На этот раз карлик долго ощупывал лицо юного гостя и, наконец, накрыл его лоб всей пятерней. Мальчик не успел испугаться внезапных перемен в ощущениях, лишь почувствовал, как в голове зарождаются невнятные образы, затопляя сознание потоком чужих эмоций и воспоминаний.
* * *
Размытые, искаженные барьером из стеклопластика силуэты людей в белых халатах, яркий свет операционной, ледяная поверхность хирургического стола, утомительные часы муштры в бассейне-полигоне, осточертевшие за годы заточения мины, взрывные устройства, таймеры…
И во главе всего этого – чувство острого одиночества. Жирной полосой проходя через все воспоминания, оно обрывалось внезапно, когда мир вдруг начал содрогаться и корчиться в агонии несколько бесконечно долгих часов. В результате безумной тряски сорвало крепления одной из секций подводного вольера, и путь к свободе, в манящие морские глубины, оказался свободен.
Лишь тогда «Образец № 8» узнал о том, что были, оказывается, и другие подопытные особи. Целый выводок вырвался из заточения в тот роковой день… День, ставший концом для одного вида и положивший начало новому.
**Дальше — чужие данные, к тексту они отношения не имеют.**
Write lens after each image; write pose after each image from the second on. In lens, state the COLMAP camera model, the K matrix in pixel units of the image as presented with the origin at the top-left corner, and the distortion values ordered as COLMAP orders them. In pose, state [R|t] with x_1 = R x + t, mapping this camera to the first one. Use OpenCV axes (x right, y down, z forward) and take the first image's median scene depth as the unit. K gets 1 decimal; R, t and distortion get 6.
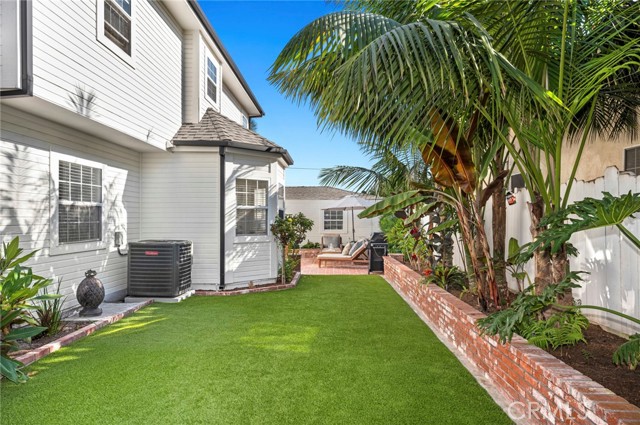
lens RADIAL K [[437.3, 0, 319.8], [0, 437.3, 215.5], [0, 0, 1]] dist [0.012121, 0.001010]
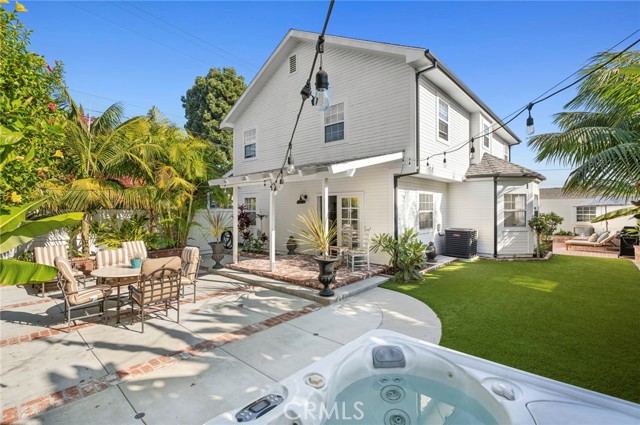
lens RADIAL K [[297.5, 0, 321.5], [0, 297.5, 214.5], [0, 0, 1]] dist [0.006492, 0.000779]
pose [[0.760156, 0.002023, -0.649737, 0.024054], [0.013701, 0.999723, 0.019143, -0.034689], [0.649596, -0.023454, 0.759918, -0.343757]]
Так появилась Стая.
Минуты утекали одна за другой, но Глеб оставался недвижим, нависнув над экзотическим ложем Старейшего. Глаза мальчика были закрыты, веки подрагивали, а губы изредка шевелились, проговаривая про себя непонятные слова. Таран уже порядком забеспокоился и с вопросом во взгляде уставился на проводника, но тут сын шевельнулся, выходя из транса, и, едва не кувырнувшись на спину, неуверенно поднялся на ноги.
Рука уродца исчезла в воде, а сам он засипел еще прерывистее, видимо истратив на телепатический контакт все силы. Остроухий требовательно указал на выход, и визитерам пришлось спешно ретироваться.
– Ну? Что было-то? – нетерпеливо поинтересовался сталкер, едва они переступили порог каморки и вышли в коридор.
– Пообщались, – коротко ответил Глеб, не успевший толком отойти после знакомства с Восьмым.
– Мысленно? – уточнил Геннадий. – Хм… Не наблюдал в тебе раньше таких талантов…
– Думаю, Глеб тут ни при чем, – сталкер всучил пребывавшему в рассеянности пареньку фонарь. – Тот гаврик в маринаде – телепат. А ребенка выбрал, как наиболее восприимчивого к внушению.
– Конечно, ведь взрослый ни в жизнь не поверит во всю эту сверхъестественную дребедень, – хмыкнул Дым.
– Восьмой – не просто телепат, – заговорил, наконец, паренек. – Он один из первых… ити…
– Ихтиандров? – догадался Таран.
– Точно, ихтиандров, – закивал Глеб. – Я толком не понял, что это за место, где он родился, но там еще до войны дельфинов дрессировали. Прикрепляли к спинам какие-то штуковины, которыми они должны были корабли подрывать.
– Слышал я про боевых дельфинов, – обронил сталкер. – Только всегда считал это дело бесперспективным. Любая нештатная ситуация, и такой минер спасует. Мозги-то все ж рыбьи…
– Поэтому дельфинов в итоге и заменили пловцами! Только не настоящими людьми, а…
– … искусственно выведенными, – закончил Таран. – Гребаная генная инженерия в действии…
– Да. Так и появился Восьмой. Он – один из первых подопытных.
– Первый блин – комом… – пробурчал Дым.
– Вот-вот. Его оставили в лаборатории, потому что мысли читать умел.
– Этот побочный эффект, считай, спас ему жизнь.
За разговором путники преодолели большую часть обратной дороги. Впереди, из-за изгиба арочно-потолочного байпаса, доносился плеск воды. Они приближались к главному каналу.
– Этот Восьмой что-нибудь еще рассказал про лабораторию? Где ее искать?
– Она больше не существует. Давно обрушилась из-за подземных толчков. – Глеб услышал, как отец чертыхнулся, и поспешил его успокоить: – Но нам туда и не надо. Я спросил про «Алфей». Старейший никогда этого названия не слышал. Зато рассказал про некий святой источник, куда тритоны регулярно наведываются за целебной водой. Она, как же это… «вымывает из тела грязь».